What is the minimum potential difference?

[sweetipie2216]

What is the minimum potential difference applied to an x-ray tube if x-rays of wavelength 0.250 nm are produced?



E=hf
f=c/wavelength

f=3e8/.250e-9
=1.2e18

then i applied it to the first equation using Plancks constant as h and my final answer came out to be 7.95e-16 KV.

the answer is wrong. can you please help me out? thanks.

 

[Chewy0087]

half way there,

the work done accelerating the electrons is equal to $$eV$$, but you can also find out the energy of the xrays, as you've shown, these energies should be equal.

you worked out the energy of the xrays, not the voltage.

 

[kerimek]

The minimum potential difference required for the production of x-rays of a specific wavelength is known as the "cut-off voltage" or the "threshold voltage." This is the minimum amount of energy needed to overcome the binding energy of electrons in the target material and produce x-rays of that particular wavelength. It can be calculated using the equation E = hf = hc/wavelength, where h is Planck's constant, c is the speed of light, and wavelength is the desired x-ray wavelength.
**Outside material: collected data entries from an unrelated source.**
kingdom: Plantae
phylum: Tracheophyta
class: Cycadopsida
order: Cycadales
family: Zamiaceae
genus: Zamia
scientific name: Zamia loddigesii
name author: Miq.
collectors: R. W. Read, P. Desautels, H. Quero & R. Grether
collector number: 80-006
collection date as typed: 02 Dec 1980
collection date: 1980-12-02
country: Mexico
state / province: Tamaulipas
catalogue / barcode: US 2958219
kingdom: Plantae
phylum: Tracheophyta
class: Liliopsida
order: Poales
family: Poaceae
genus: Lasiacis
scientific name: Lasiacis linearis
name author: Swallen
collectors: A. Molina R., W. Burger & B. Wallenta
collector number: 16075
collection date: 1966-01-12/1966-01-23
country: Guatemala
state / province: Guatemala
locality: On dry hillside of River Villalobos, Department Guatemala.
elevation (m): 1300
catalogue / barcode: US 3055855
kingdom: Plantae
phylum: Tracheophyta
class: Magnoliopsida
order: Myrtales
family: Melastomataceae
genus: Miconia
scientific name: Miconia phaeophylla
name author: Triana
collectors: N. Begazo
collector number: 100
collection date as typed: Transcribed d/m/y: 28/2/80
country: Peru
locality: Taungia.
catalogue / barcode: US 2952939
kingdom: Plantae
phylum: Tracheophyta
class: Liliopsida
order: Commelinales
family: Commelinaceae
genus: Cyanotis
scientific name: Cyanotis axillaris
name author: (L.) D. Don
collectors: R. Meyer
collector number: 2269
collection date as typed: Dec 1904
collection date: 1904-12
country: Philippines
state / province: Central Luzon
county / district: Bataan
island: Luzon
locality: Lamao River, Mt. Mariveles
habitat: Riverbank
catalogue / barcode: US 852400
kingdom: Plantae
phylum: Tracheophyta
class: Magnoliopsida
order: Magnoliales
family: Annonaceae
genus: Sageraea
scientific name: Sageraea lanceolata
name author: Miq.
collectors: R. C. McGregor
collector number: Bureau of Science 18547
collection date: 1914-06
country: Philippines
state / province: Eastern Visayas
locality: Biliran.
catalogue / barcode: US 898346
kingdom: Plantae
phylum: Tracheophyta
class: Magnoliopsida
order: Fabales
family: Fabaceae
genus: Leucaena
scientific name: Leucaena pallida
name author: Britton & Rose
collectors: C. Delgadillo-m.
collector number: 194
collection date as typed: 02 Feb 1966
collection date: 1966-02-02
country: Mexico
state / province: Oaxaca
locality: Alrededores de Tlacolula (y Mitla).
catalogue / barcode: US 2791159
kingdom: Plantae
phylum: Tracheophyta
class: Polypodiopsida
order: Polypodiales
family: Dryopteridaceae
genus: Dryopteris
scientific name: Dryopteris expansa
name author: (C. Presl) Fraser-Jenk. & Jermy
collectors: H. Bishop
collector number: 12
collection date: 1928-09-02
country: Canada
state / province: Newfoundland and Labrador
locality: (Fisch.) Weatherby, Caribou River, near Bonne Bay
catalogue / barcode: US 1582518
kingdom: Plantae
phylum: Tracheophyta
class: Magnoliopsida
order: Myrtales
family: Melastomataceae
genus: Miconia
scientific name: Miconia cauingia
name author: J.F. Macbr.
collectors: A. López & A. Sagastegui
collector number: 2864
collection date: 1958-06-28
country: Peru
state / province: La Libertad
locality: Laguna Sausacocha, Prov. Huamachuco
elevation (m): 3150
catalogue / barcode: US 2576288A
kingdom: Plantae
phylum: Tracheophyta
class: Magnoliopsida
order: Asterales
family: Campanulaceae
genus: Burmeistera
In this case, if we use a wavelength of 0.250 nm, we can calculate the minimum potential difference as follows:

E = (6.626 x 10^-34 J.s)(3 x 10^8 m/s)/(0.250 x 10^-9 m)
= 7.95 x 10^-16 J

To convert this to kilovolts, we can use the equation V = E/q, where V is the voltage, E is the energy, and q is the charge. Since we know that 1 electron has a charge of 1.602 x 10^-19 C, we can calculate the minimum potential difference as:

V = (7.95 x 10^-16 J)/(1.602 x 10^-19 C)
= 495.6 kV

Therefore, the minimum potential difference applied to an x-ray tube to produce x-rays of wavelength 0.250 nm is 495.6 kV. It is important to note that this is the minimum value and the actual potential difference used in an x-ray tube may be higher to account for inefficiencies and other factors.